Let's look at a simple example: trinary alphabet (n equals 3), with four symbols (call them w, x, y and z, in increasing order of probability). The algorithm as described will group w, x and y under a single node, and then (supposedly, as there are only two nodes remaining, not three, so this isn't explained explicitly, but I think this is the reasonable way to understand it) that new node and z under one more new node, which ends up as the root:
root / \ wxy z / | \ w x y
So the root only has two children (which is OK, the article does mention the possibility that "additional 0-probability place holders must be added"). But surely this can't be the optimum, as better compression would be achieved by moving one of the first three symbols (optimally y) to occupy the free position directly under the root, rather than its current, deeper position:
root / | \ wx y z / \ w x
This prompted me to look at Huffman's paper (http://compression.ru/download/articles/huff/huffman_1952_minimum-redundancy-codes.pdf as referred to from the article), where I think the issue is actually addressed, by saying (left column of the fourth - and last - page, which is page 1101) "... it will be required that all these brackets, with the possible exception of one combining the least probable messages of the original ensemble, always combine a number of messages equal to D." (emphasis mine).
I think the article should be fixed to reflect this and to explain the algorithm more clearly. And I'd rather leave this task to someone more proficient than myself (but I might do it myself eventually if I notice in some time that this hasn't been addressed). 95.90.235.121 (talk) 12:00, 29 December 2020 (UTC)
¿Huffman tree?
[edit]What it's called Huffman tree it's called in bibliography as Kraft Tree--138.4.177.124 (talk) 15:20, 16 February 2021 (UTC)
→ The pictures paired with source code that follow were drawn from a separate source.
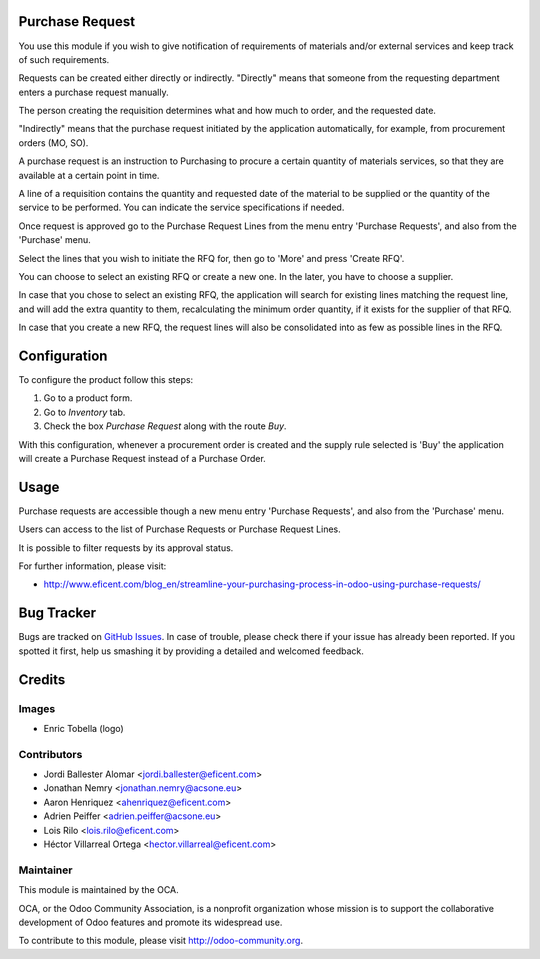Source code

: .. image:: https://img.shields.io/badge/licence-LGPL--3-blue.png
    :alt: License LGPL-3

Purchase Request
================

You use this module if you wish to give notification of requirements of
materials and/or external services and keep track of such requirements.

Requests can be created either directly or indirectly. "Directly" means that
someone from the requesting department enters a purchase request manually.

The person creating the requisition determines what and how much to order,
and the requested date.

"Indirectly" means that the purchase request initiated by the application
automatically, for example, from procurement orders (MO, SO).

A purchase request is an instruction to Purchasing to procure a certain
quantity of materials services, so that they are available at a
certain point in time.

A line of a requisition contains the quantity and requested date of the
material to be supplied or the quantity of the service to be performed. You
can indicate the service specifications if needed.

Once request is approved go to the Purchase Request Lines from the menu entry
'Purchase Requests', and also from the 'Purchase' menu.

Select the lines that you wish to initiate the RFQ for, then go to 'More'
and press 'Create RFQ'.

You can choose to select an existing RFQ or create a new one. In the later,
you have to choose a supplier.

In case that you chose to select an existing RFQ, the application will search
for existing lines matching the request line, and will add the extra
quantity to them, recalculating the minimum order quantity,
if it exists for the supplier of that RFQ.

In case that you create a new RFQ, the request lines will also be
consolidated into as few as possible lines in the RFQ.

Configuration
=============

To configure the product follow this steps:

#. Go to a product form.
#. Go to *Inventory* tab.
#. Check the box *Purchase Request* along with the route *Buy*.

With this configuration, whenever a procurement order is created and the supply
rule selected is 'Buy' the application will create a Purchase Request instead
of a Purchase Order.

Usage
=====

Purchase requests are accessible though a new menu entry 'Purchase
Requests', and also from the 'Purchase' menu.

Users can access to the list of Purchase Requests or Purchase Request Lines.

It is possible to filter requests by its approval status.

.. image:: https://odoo-community.org/website/image/ir.attachment/5784_f2813bd/datas
   :alt: Try me on Runbot
   :target: https://runbot.odoo-community.org/runbot/142/11.0

For further information, please visit:

* http://www.eficent.com/blog_en/streamline-your-purchasing-process-in-odoo-using-purchase-requests/


Bug Tracker
===========

Bugs are tracked on `GitHub Issues
<https://github.com/OCA/purchase-workflow/issues>`_. In case of trouble, please
check there if your issue has already been reported. If you spotted it first,
help us smashing it by providing a detailed and welcomed feedback.


Credits
=======

Images
------

* Enric Tobella (logo)


Contributors
------------

* Jordi Ballester Alomar <jordi.ballester@eficent.com>
* Jonathan Nemry <jonathan.nemry@acsone.eu>
* Aaron Henriquez <ahenriquez@eficent.com>
* Adrien Peiffer <adrien.peiffer@acsone.eu>
* Lois Rilo <lois.rilo@eficent.com>
* Héctor Villarreal Ortega <hector.villarreal@eficent.com>

Maintainer
----------

.. image:: http://odoo-community.org/logo.png
   :alt: Odoo Community Association
   :target: http://odoo-community.org

This module is maintained by the OCA.

OCA, or the Odoo Community Association, is a nonprofit organization whose
mission is to support the collaborative development of Odoo features and
promote its widespread use.

To contribute to this module, please visit http://odoo-community.org.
Better applications section?
[edit]The applications section needs some work. The first paragraph compares Huffman codes to Arithmetic coding (see the rest of the drama in this talk page), which is not an application. The second paragraph describes some compression algorithms that use prefix codes which are specifically described as NOT Huffman codes.
So... the applications section has no applications in it.
J2kun (talk) 02:00, 4 May 2021 (UTC)
- Gof for it. Prefixed codes are not huffman codes for sure (judging by papers that I've seen so far). AXONOV (talk) ⚑ 15:14, 3 December 2021 (UTC)
Finite vs infinite alphabet
[edit]The definition speaks of sets, but doesn't say finite. Does the tree construction still work out OK for infinite alphabets and trees of infinite depth? Clearly one can't work from the leaves combining least-probably nodes if there are infinitely many. See Golomb code, the last part of this edit where I'm not so sure about what I said. Dicklyon (talk) 16:07, 12 July 2021 (UTC)
Simpler explanation
[edit]Current § Problem definition subsection is overly abstract. I got a paper described in much simpler terms how to get huffman code for a given set of symbols (probability values). No hard math involved, take a look: Huffman Offline.pdf AXONOV (talk) ⚑ 15:18, 3 December 2021 (UTC)
Wrong bit quantity/comparison in the example at the beginning
[edit]I think there´s some kind of "mistake" in the description: "this code requires 135 (or 147) bits, as opposed to 288 (or 180) bits if 36 characters of 8 (or 5) bits were used.". There are only 16 sympbols listed in the table given below the tree-graphics, so for a FAIR comparison, only 4 bits are required to binary code 16 different symbols. Please don´t compare most wasteful ASCII-Coding with the Huffman Code, please don´t limit Huffman Coding to text-data! If it comes to the GAIN everybody is greedily looking for, it´s 135 bits used by huffman-coding (without codebook and decoder) versus 36 chars * 4 binary code bits = 144 bits (NOT 288 or 180 given in the description!). I know it does look much less impressive, if you honestly say "only 144-135=9 bits gain in this example, and overhead for codebook and decoder is even discounted!". I ask for a fair comparison, because everybody should face the truth how hard it is to find powerful algorithms for data compression. Don´t try to make Huffman Coding better than it is, don´t feed the "magic function theory". And PLEASE also show an example where beloved Huffman Coding clearly FAILS! — Preceding unsigned comment added by 84.115.238.220 (talk) 05:47, 3 June 2023 (UTC)